Fights broke out, even without alcohol served. Maybe it was the music, Coca-Colas and cigarettes. Too much stimulation! But fights are fights. Black eyes, bloody noses, loosened teeth and concussions over girls. Had we been less well educated, poorer and closer to Chicago, we’d have used knives and guns.
Grounded by my parents for one of these forays—and lying about it—one day I read in the liner notes of a Folkways album a short bio of the late, great blues singer Leadbelly. Leadbelly, whose real name was Huddie (or Hude) Ledbetter, was reputed to have killed at least two men, one with a knife and the other with a gun. His showdowns tended to take place in bars or streets along “saloon rows”, rife with gambling and prostitution and fueled by the cheapest liquor available—the hooch that fuels nights “when the wolves are shining and the moon is howling”.
But he was so charming and outstanding a musician that he sang his way out of prison twice. Once in east Texas, and another time in Louisiana. His story reminded me of the faraway world of my mother’s relatives, the sort of folks who lived near a creek or a river, or along a rural two lane where trucks roared past in the night. Colorful and very intense people who could have stepped out of a Southern Gothic novel.

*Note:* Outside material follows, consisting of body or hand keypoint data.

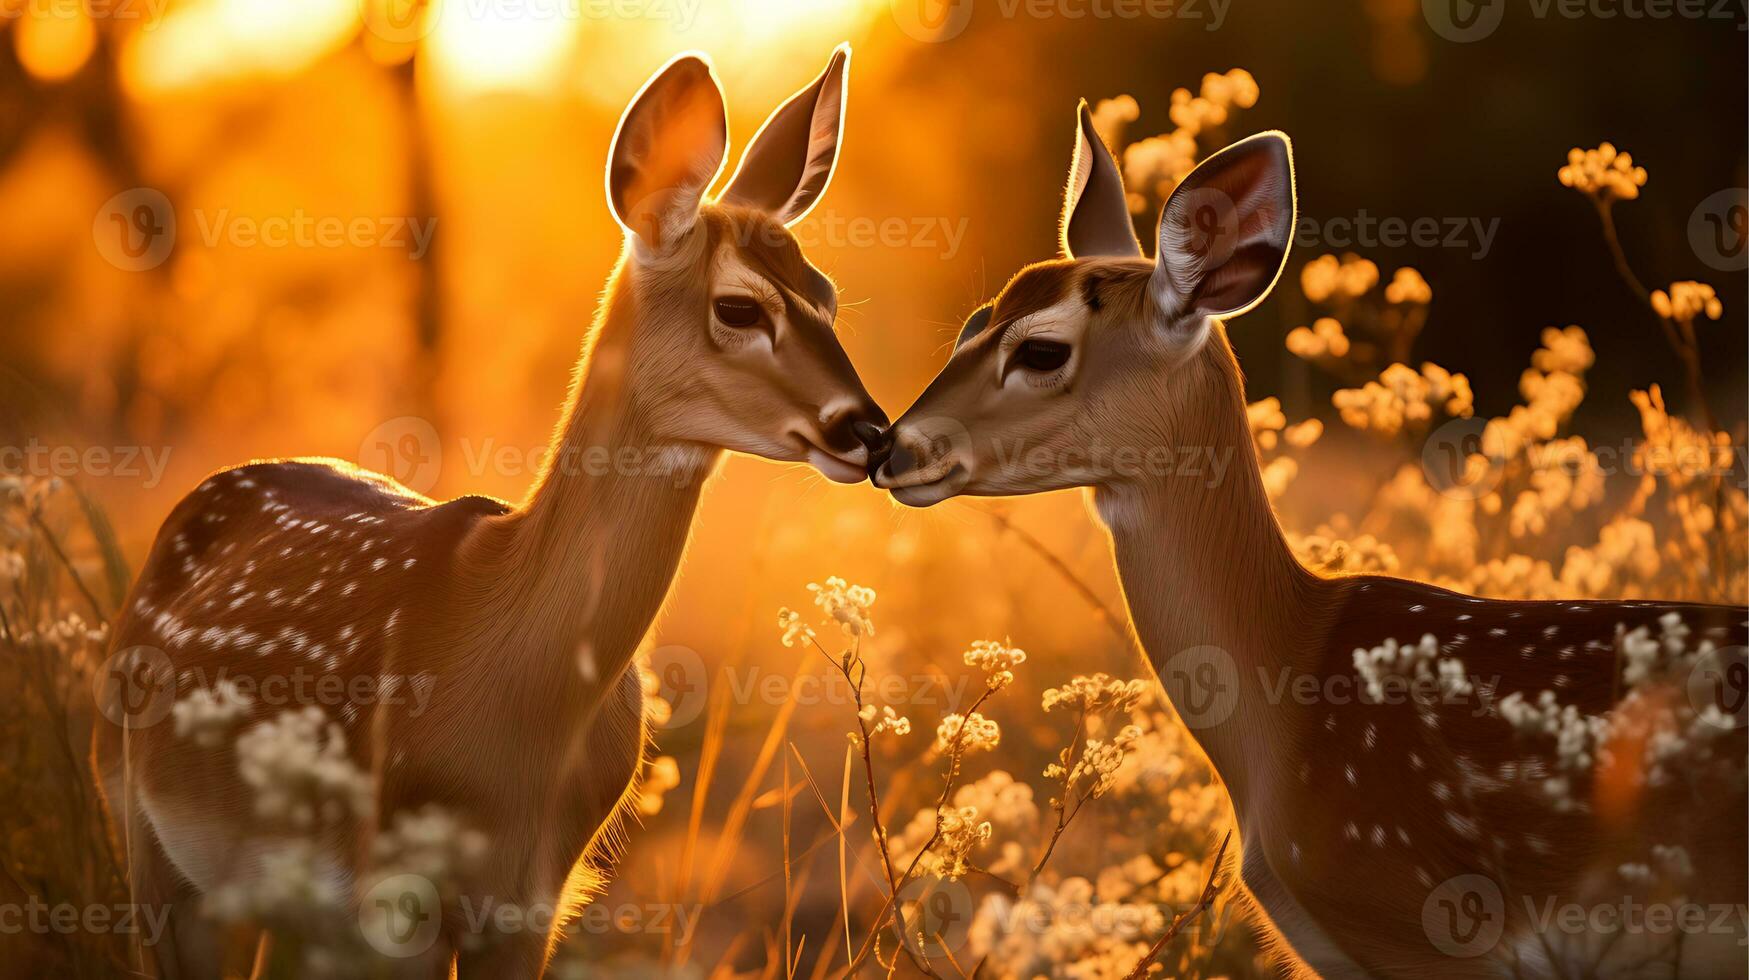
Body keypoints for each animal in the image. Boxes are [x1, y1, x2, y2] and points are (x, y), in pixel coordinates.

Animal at [94, 45, 888, 980]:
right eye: (738, 306)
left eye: (826, 293)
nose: (868, 431)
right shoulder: (390, 889)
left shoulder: (533, 895)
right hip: (144, 831)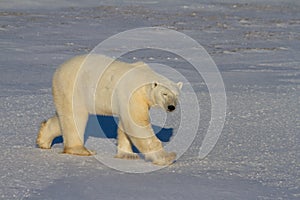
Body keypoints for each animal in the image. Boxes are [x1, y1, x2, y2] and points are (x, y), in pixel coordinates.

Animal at [37, 54, 183, 166]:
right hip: (73, 87)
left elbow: (125, 124)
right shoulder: (133, 95)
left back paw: (43, 139)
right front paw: (166, 157)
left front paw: (127, 155)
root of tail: (59, 69)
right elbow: (137, 124)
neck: (143, 79)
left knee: (63, 116)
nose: (171, 107)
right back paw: (82, 150)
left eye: (176, 95)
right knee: (75, 116)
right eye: (164, 94)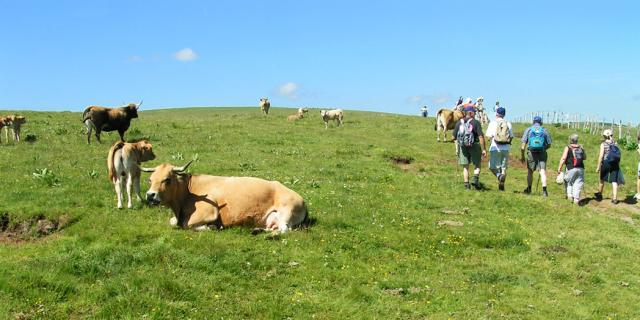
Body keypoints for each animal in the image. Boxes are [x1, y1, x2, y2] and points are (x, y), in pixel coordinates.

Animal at [144, 161, 308, 234]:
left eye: (167, 179)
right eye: (150, 180)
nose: (150, 195)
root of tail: (302, 199)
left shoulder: (208, 211)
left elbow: (187, 224)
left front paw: (211, 226)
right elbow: (172, 222)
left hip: (287, 211)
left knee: (284, 229)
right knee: (275, 227)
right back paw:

I saw only a few of the blues groups in Chicago. In those days there were no “white” blues clubs, as they’re called now, in Lincoln Park or the Loop. We had to lie to our parents and take the train into the city and then all the way down to “Silvio’s” and “The Apartment” on the South Side. A frightening neighborhood to us kids, but what fabulous groups. The serious looking Muddy Waters, who put on a phenomenal stage show. Howlin’ Wolf wore janitor clothes—olive shirt and pants and plain steel-toed work shoes. He was the biggest man I’d ever seen and had an electrifying voice. My favorite singer was Junior Wells—very smooth, well dressed and funny. It was incredible. All of them would easily lay waste to any popular band today. If the audience wasn’t on its feet in a matter of minutes, it was a miracle.

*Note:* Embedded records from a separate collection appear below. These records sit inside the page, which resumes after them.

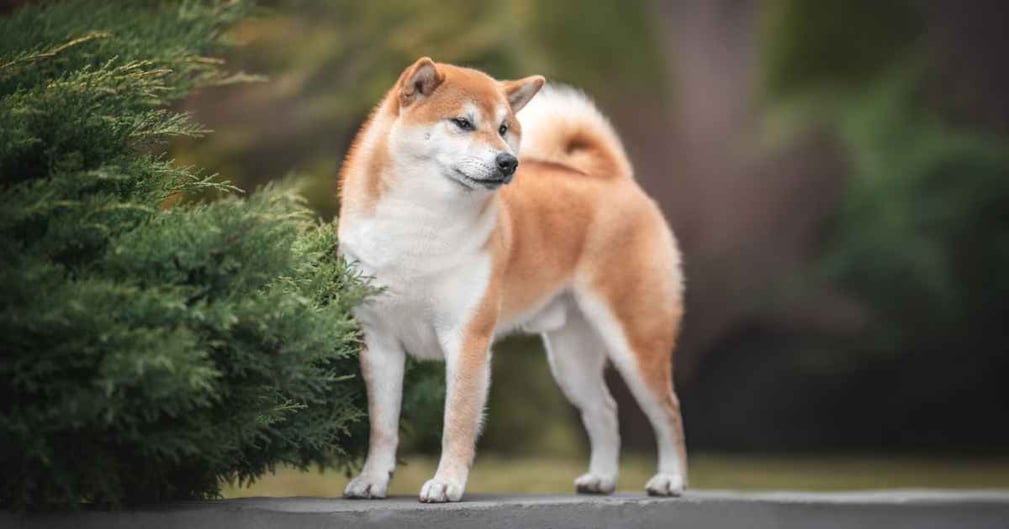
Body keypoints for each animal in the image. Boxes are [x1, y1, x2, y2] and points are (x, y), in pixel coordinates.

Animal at [339, 58, 686, 504]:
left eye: (504, 128)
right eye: (463, 123)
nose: (508, 162)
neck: (421, 220)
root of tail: (612, 177)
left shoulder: (467, 338)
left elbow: (457, 421)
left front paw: (447, 483)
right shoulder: (379, 341)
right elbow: (382, 425)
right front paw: (371, 479)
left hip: (636, 342)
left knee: (668, 411)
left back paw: (671, 479)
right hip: (571, 357)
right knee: (604, 410)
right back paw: (601, 478)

The very names of the bluesmen indicated that they sprang from a reality wholly different from my leafy suburban realm. It was magic enough to enter a world where performers’ names had such mythic resonance: Sleepy John Estes, Muddy Waters, Sonny Boy Williamson, Blind Lemon Jefferson, Champion Jack Dupree. My parent’s friends did not have names like this.

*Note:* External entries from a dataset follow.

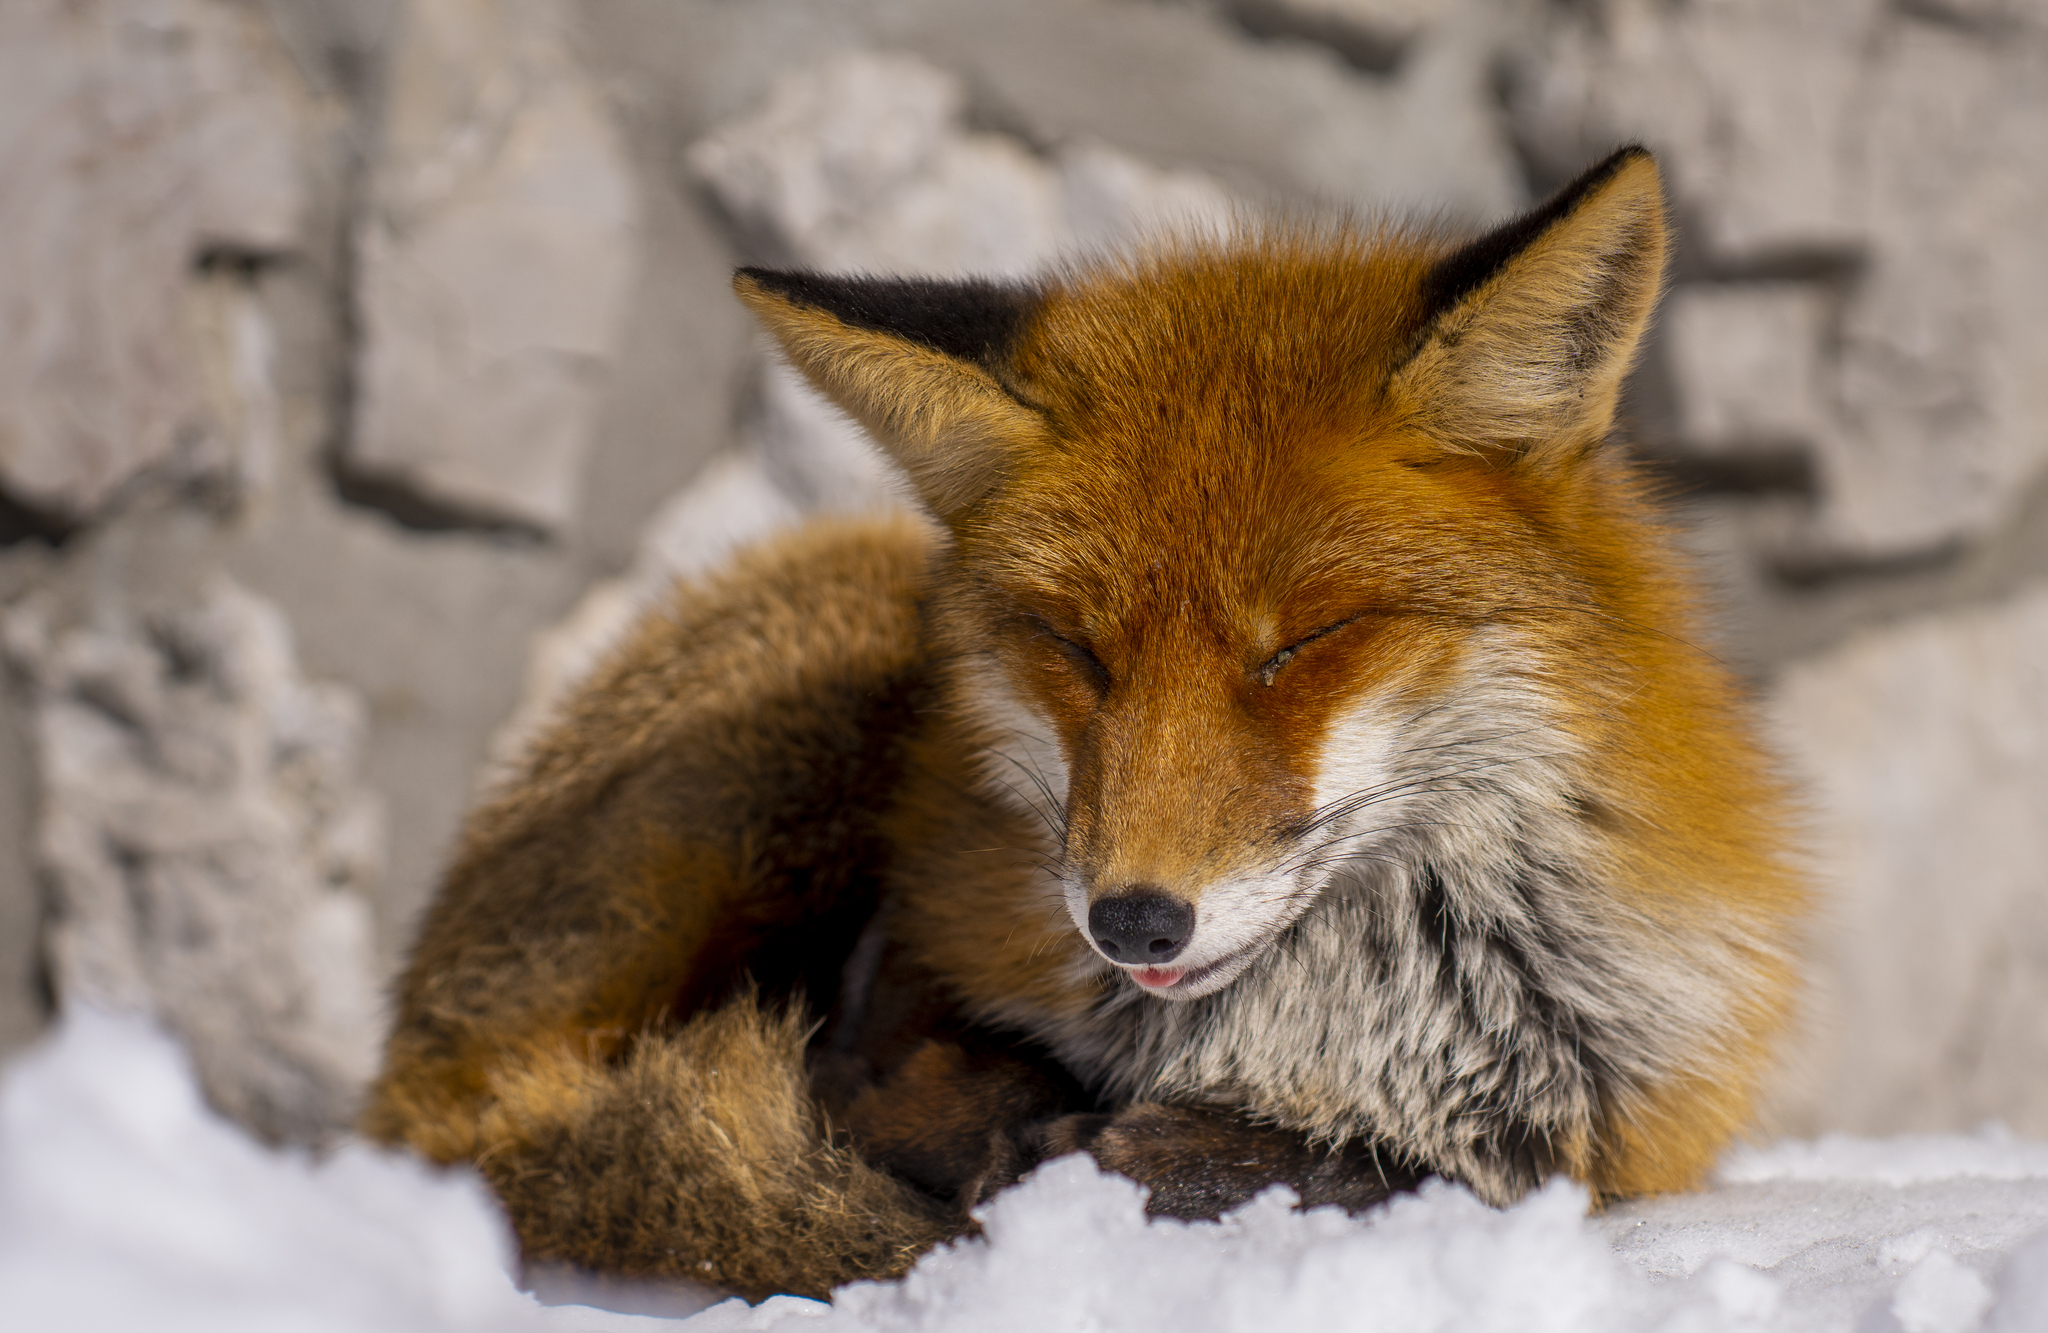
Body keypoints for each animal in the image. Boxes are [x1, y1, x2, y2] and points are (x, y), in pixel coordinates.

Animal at [360, 148, 1802, 1302]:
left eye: (1301, 643)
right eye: (1076, 650)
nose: (1133, 921)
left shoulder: (1600, 1120)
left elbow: (1414, 1165)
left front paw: (1165, 1164)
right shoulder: (908, 977)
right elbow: (921, 1084)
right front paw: (1014, 1150)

Leadbelly had long since passed away, but his records were stunning: a big, booming voice matched with an enormous 12-string guitar. His repertoire had no limits. He sang about everything and everybody. No one could categorize Leadbelly. He was a legendary giant who put chills down my spine. Also, he sang as often a cappella as with his great 12-string. I learned many songs from him, such as “Goodnight, Irene”, “Julie Ann Johnson”, “Stewball” and “Poor Howard”. It was impossible to have a favorite Leadbelly song—all were sensational.
But there came a time when I was distracted and weakened by the partitioning of adolescence. I let Leadbelly go, and Woody Guthrie, Sonny Terry, Big Bill Broonzy and Brownie McGhee. Seduced by electric guitars! I shuffled off to boarding school and college and left the folk LPs behind.
Now that I’m older, I find these earliest musical memories to be the sweetest and the purest. Today we use the word “original” to signify innovation and newness. In fact, the word relates, of course, to origins, or beginnings, the roots from which we grow, our culture.
As Elizabeth Lawrence said about gardening,
“There is a garden in every childhood, an enchanted place where colors are brighter, the air softer, and the morning more fragrant than ever again.”